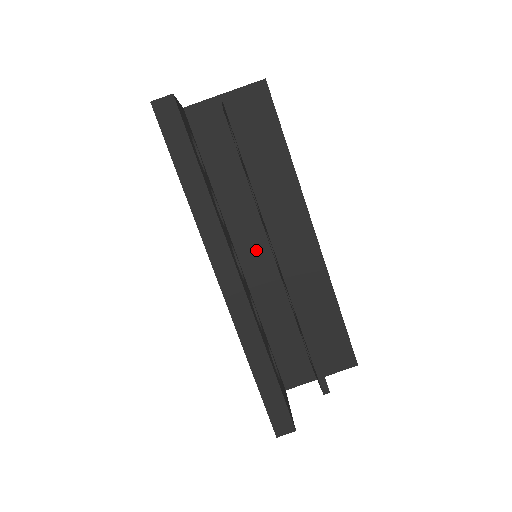
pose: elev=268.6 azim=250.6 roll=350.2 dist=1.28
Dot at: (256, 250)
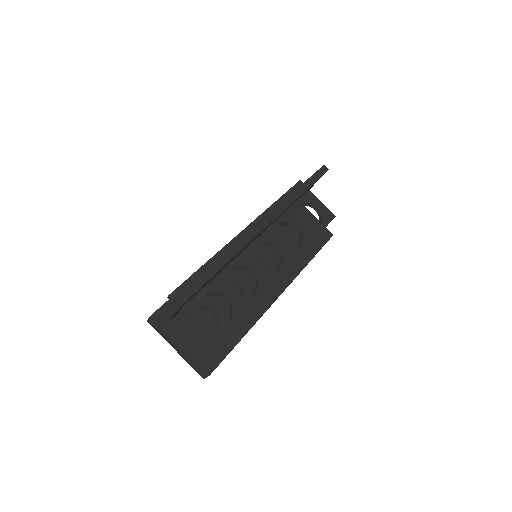
Dot at: occluded
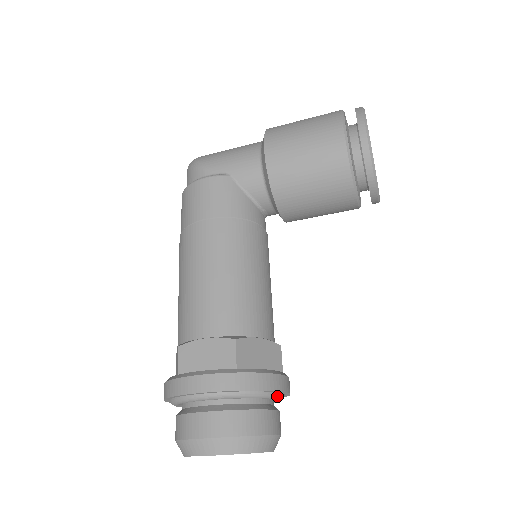
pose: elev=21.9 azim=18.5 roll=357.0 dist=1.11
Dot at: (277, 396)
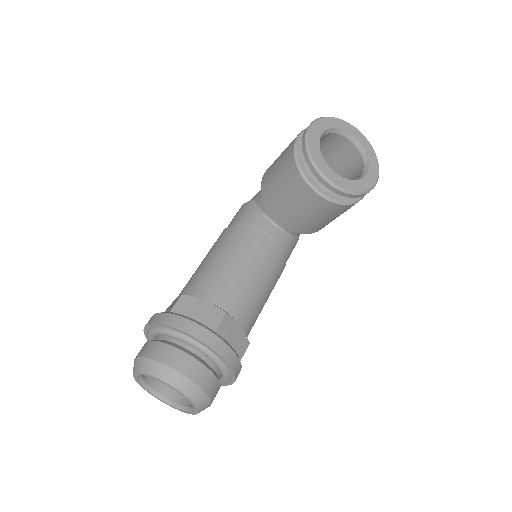
Dot at: (195, 344)
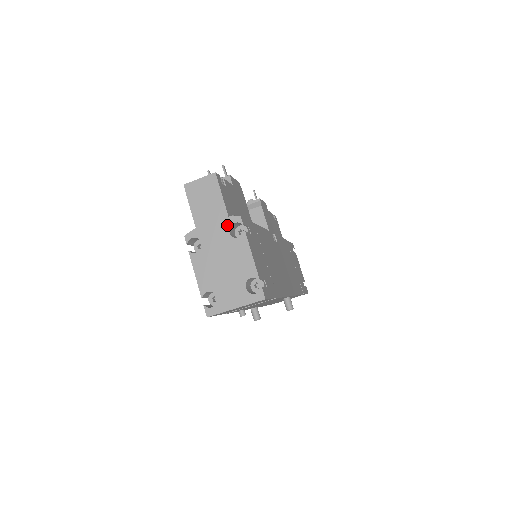
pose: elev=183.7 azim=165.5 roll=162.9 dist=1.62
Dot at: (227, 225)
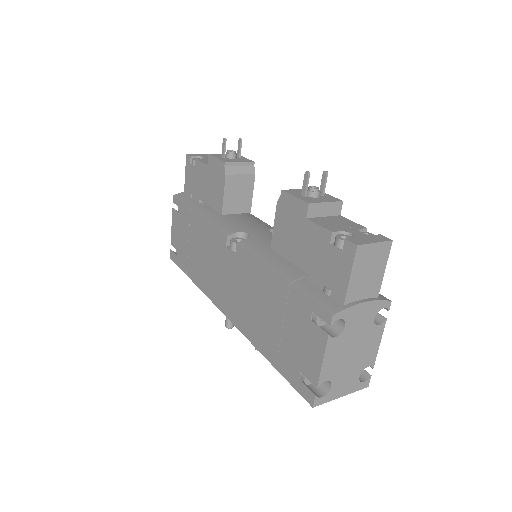
Dot at: (377, 309)
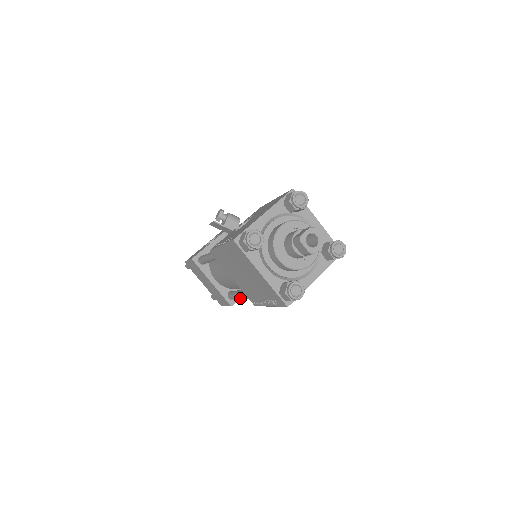
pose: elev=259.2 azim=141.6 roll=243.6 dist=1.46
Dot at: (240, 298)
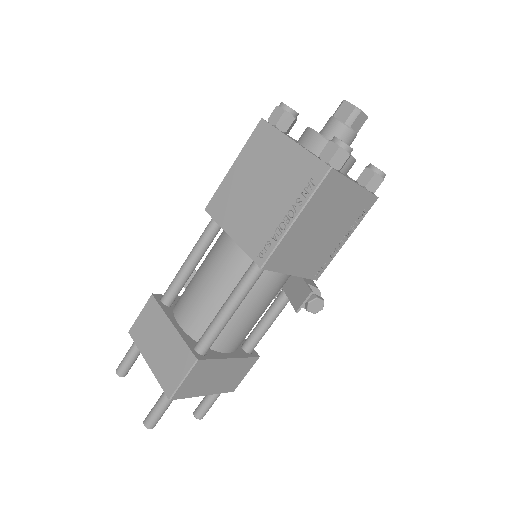
Dot at: (224, 313)
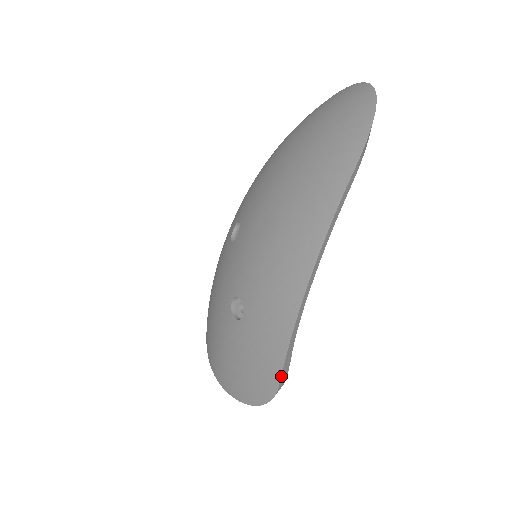
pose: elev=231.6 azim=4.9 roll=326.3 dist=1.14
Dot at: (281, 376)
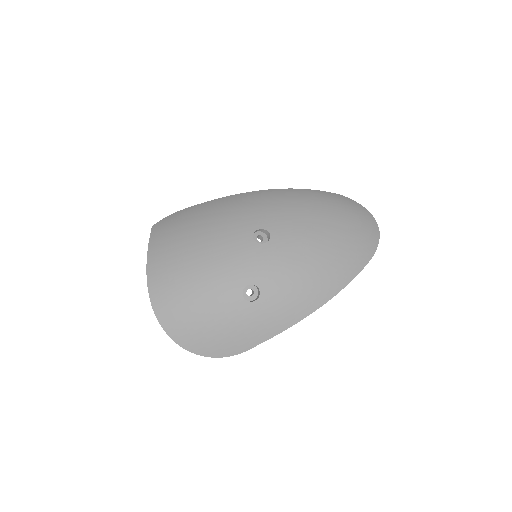
Dot at: (255, 346)
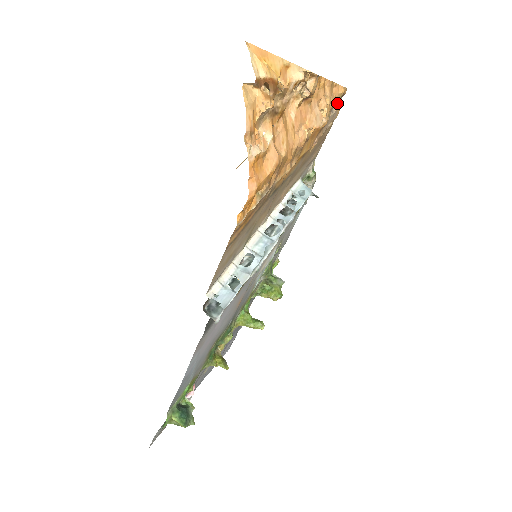
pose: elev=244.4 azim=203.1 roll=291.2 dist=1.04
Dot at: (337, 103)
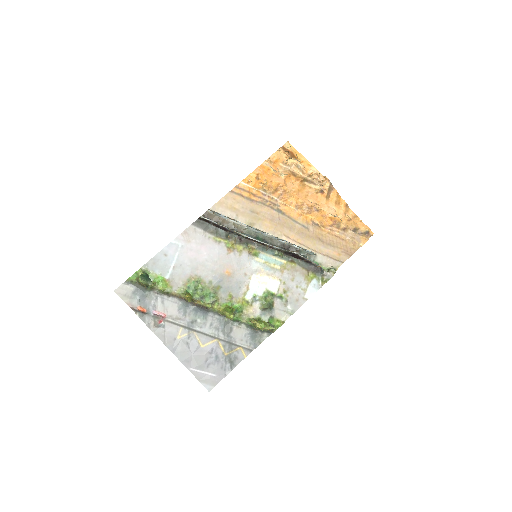
Dot at: (363, 236)
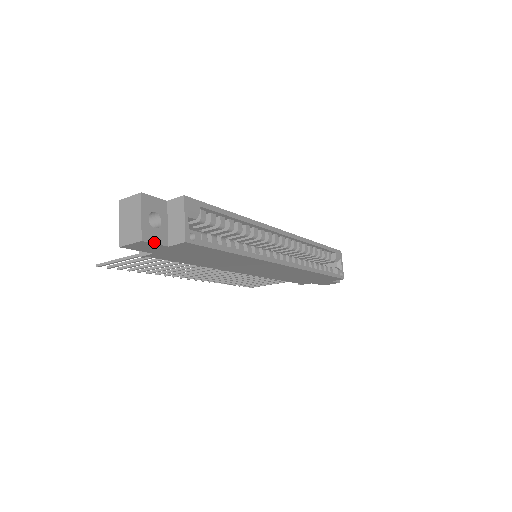
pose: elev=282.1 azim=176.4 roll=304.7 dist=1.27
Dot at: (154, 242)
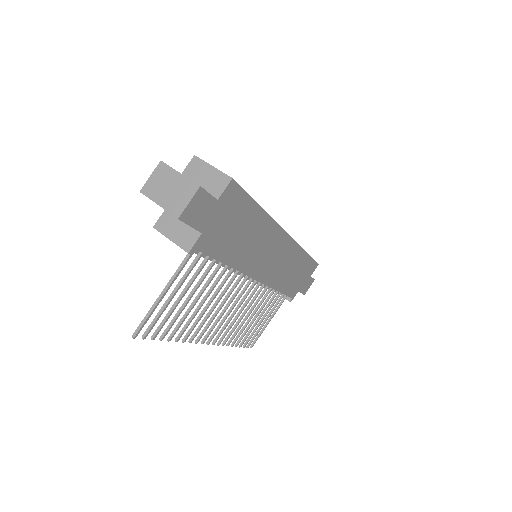
Dot at: (207, 192)
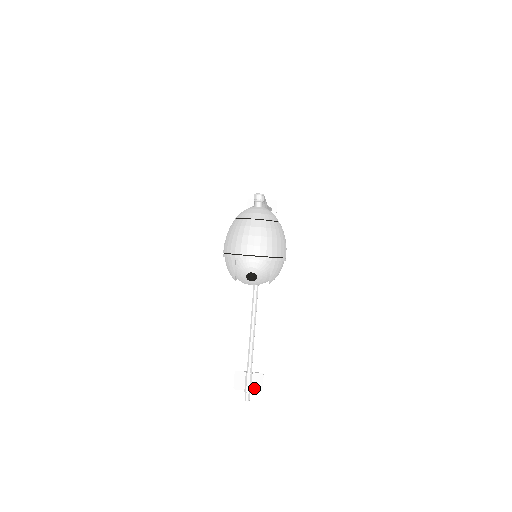
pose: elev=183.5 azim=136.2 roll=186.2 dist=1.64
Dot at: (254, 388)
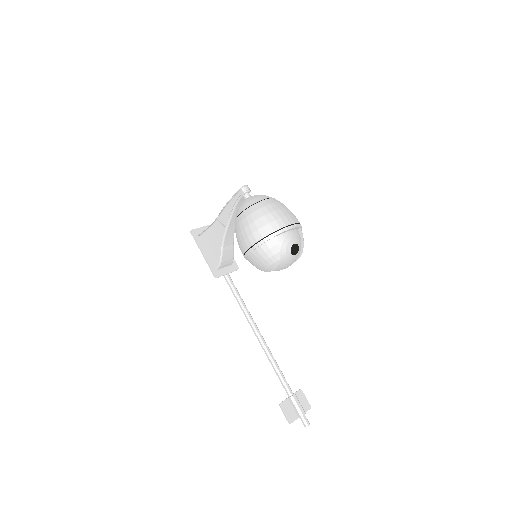
Dot at: (304, 409)
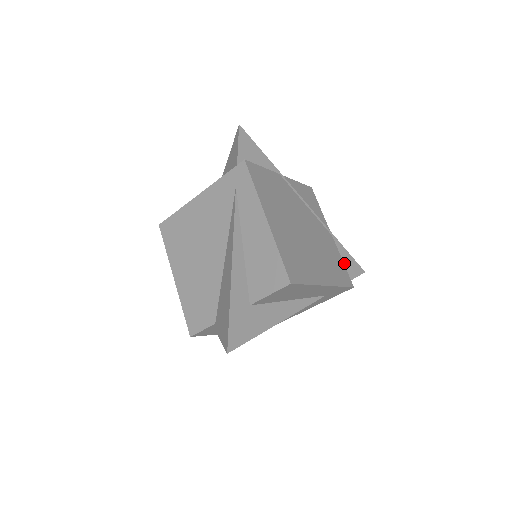
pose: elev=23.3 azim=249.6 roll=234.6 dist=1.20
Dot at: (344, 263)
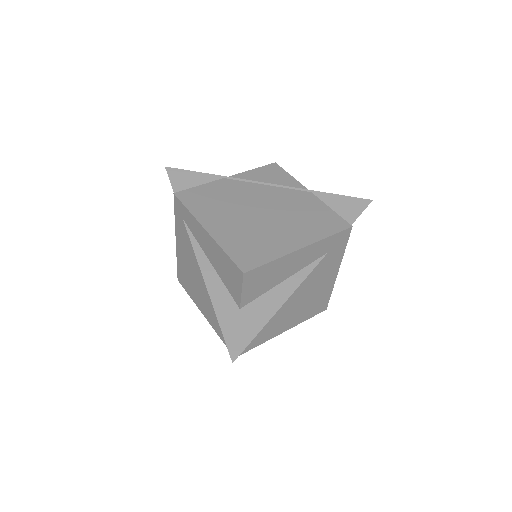
Dot at: (339, 208)
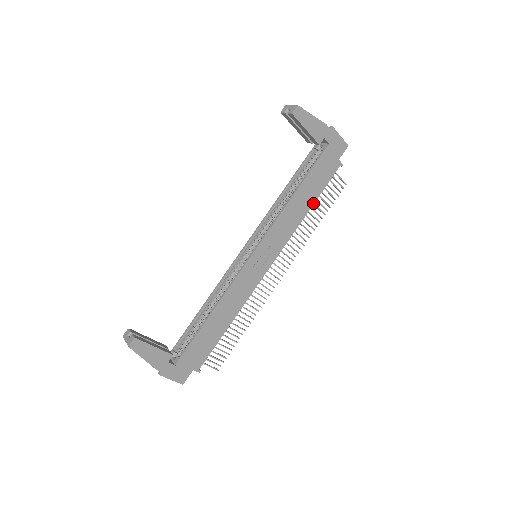
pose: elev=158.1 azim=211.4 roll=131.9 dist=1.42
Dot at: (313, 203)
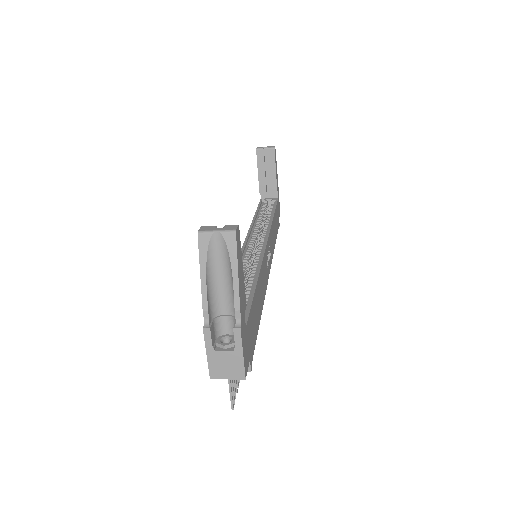
Dot at: occluded
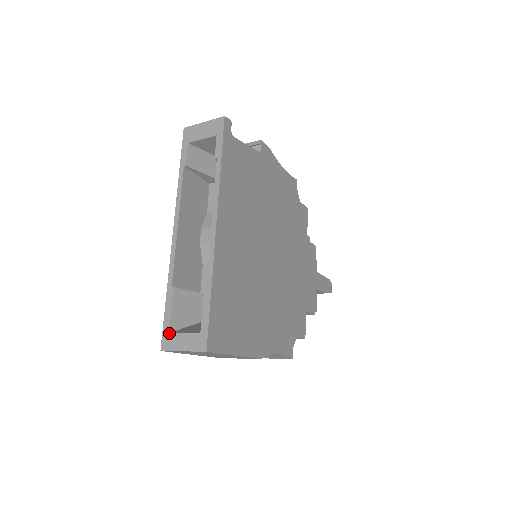
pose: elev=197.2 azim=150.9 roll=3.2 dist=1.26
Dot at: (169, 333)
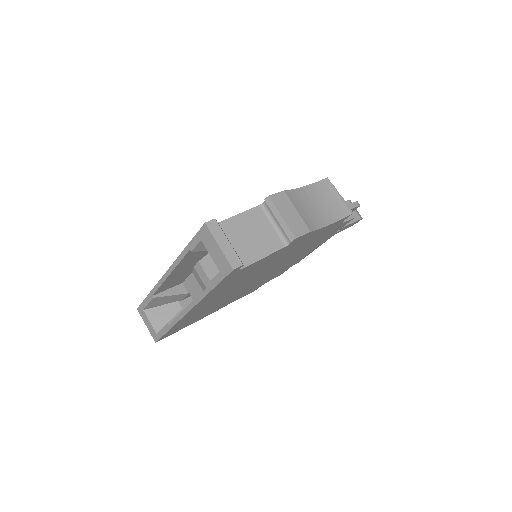
Dot at: (143, 310)
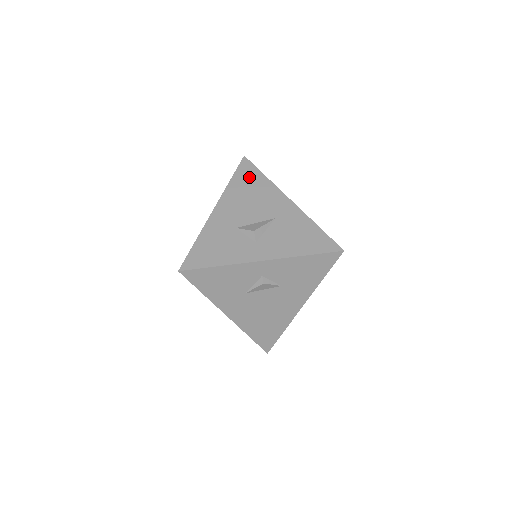
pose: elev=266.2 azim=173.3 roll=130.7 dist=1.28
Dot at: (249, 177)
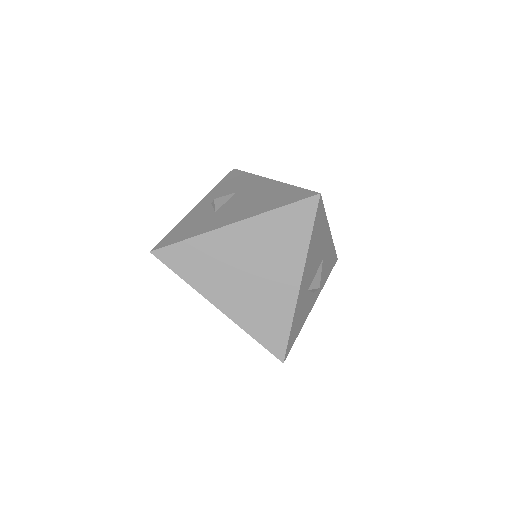
Dot at: (320, 224)
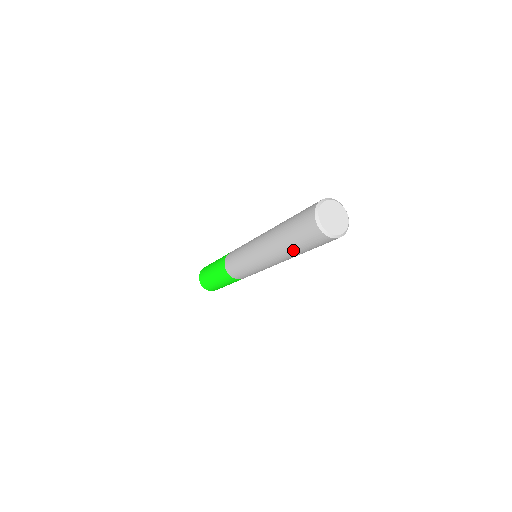
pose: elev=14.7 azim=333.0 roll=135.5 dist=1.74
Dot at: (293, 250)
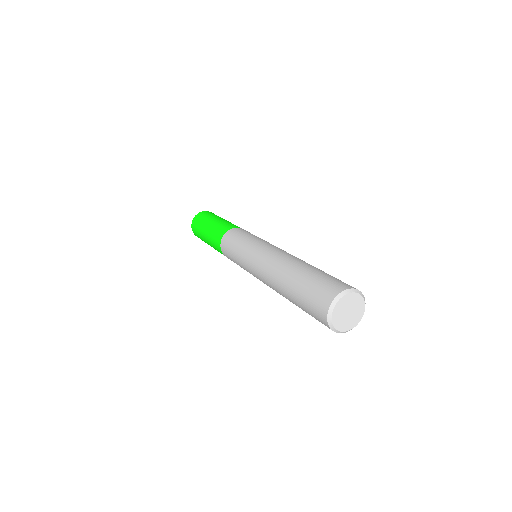
Dot at: occluded
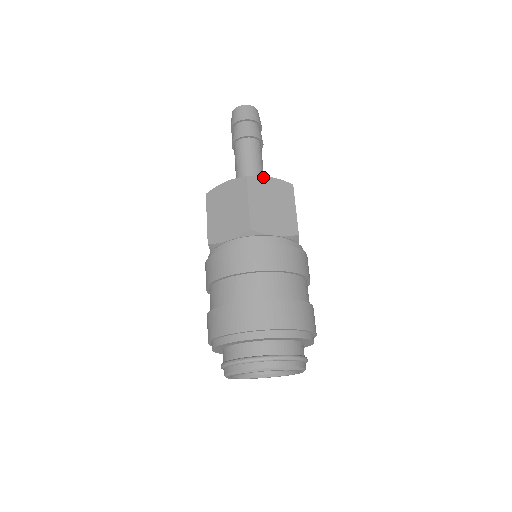
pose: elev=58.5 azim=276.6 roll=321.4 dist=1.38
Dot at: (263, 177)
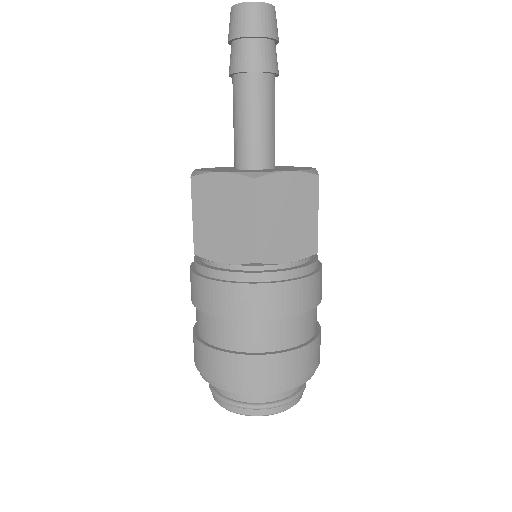
Dot at: (278, 174)
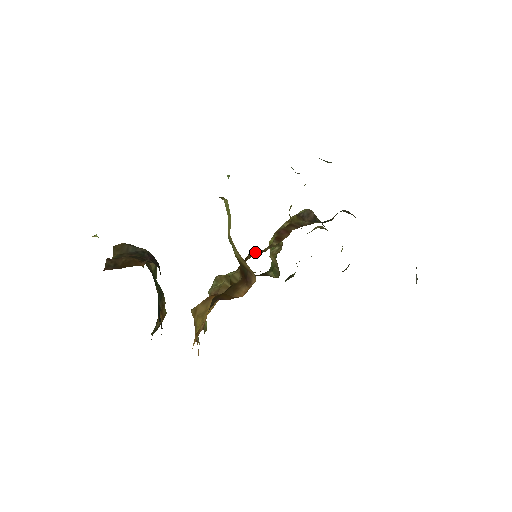
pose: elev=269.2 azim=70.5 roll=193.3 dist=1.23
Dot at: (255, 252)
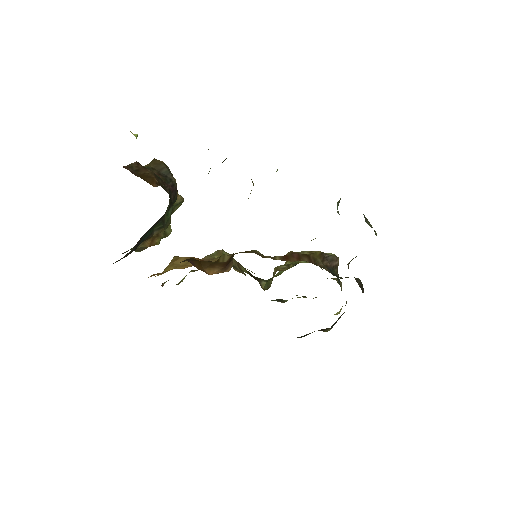
Dot at: (258, 252)
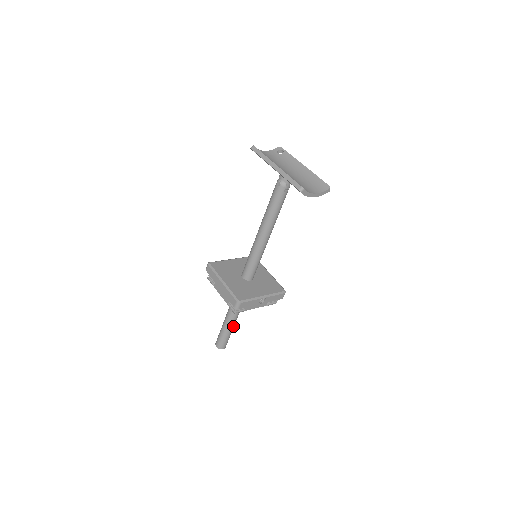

──────────────────────────────

TO BE DONE:
Copy out all the records with every "dist" swapped for "distance" and nothing else changed. Leave the pictures out.

WORKED SOLUTION:
pose: elev=268.6 azim=250.6 roll=350.2 distance=1.28
Dot at: (256, 250)
Dot at: occluded
pose: elev=21.9 azim=18.5 roll=357.0 distance=1.11
Dot at: (277, 396)
Dot at: (195, 344)
pose: elev=183.7 azim=165.5 roll=162.9 distance=1.62
Dot at: (227, 225)
Dot at: (377, 309)
pose: elev=259.2 azim=141.6 roll=243.6 distance=1.46
Dot at: (240, 298)
Dot at: (224, 313)
pose: elev=231.6 azim=4.9 roll=326.3 distance=1.14
Dot at: (281, 376)
Dot at: (255, 346)
pose: elev=244.4 azim=203.1 roll=291.2 distance=1.04
Dot at: (337, 103)
Dot at: (363, 236)
pose: elev=282.1 azim=176.4 roll=304.7 distance=1.27
Dot at: (154, 242)
Dot at: (207, 192)
pose: elev=183.5 azim=136.2 roll=186.2 distance=1.64
Dot at: (254, 388)
Dot at: (304, 409)
pose: elev=23.3 azim=249.6 roll=234.6 distance=1.20
Dot at: (344, 263)
Dot at: (339, 208)
pose: elev=158.1 azim=211.4 roll=131.9 distance=1.42
Dot at: (313, 203)
Dot at: occluded
pose: elev=197.2 azim=150.9 roll=3.2 distance=1.26
Dot at: (169, 333)
Dot at: (143, 310)
pose: elev=266.2 azim=173.3 roll=130.7 distance=1.28
Dot at: (249, 177)
Dot at: (320, 224)
pose: elev=14.7 azim=333.0 roll=135.5 distance=1.74
Dot at: (293, 250)
Dot at: occluded
pose: elev=58.5 azim=276.6 roll=321.4 distance=1.38
Dot at: (263, 177)
Dot at: (278, 174)
pose: elev=269.2 azim=70.5 roll=193.3 distance=1.23
Dot at: (255, 252)
Dot at: (258, 252)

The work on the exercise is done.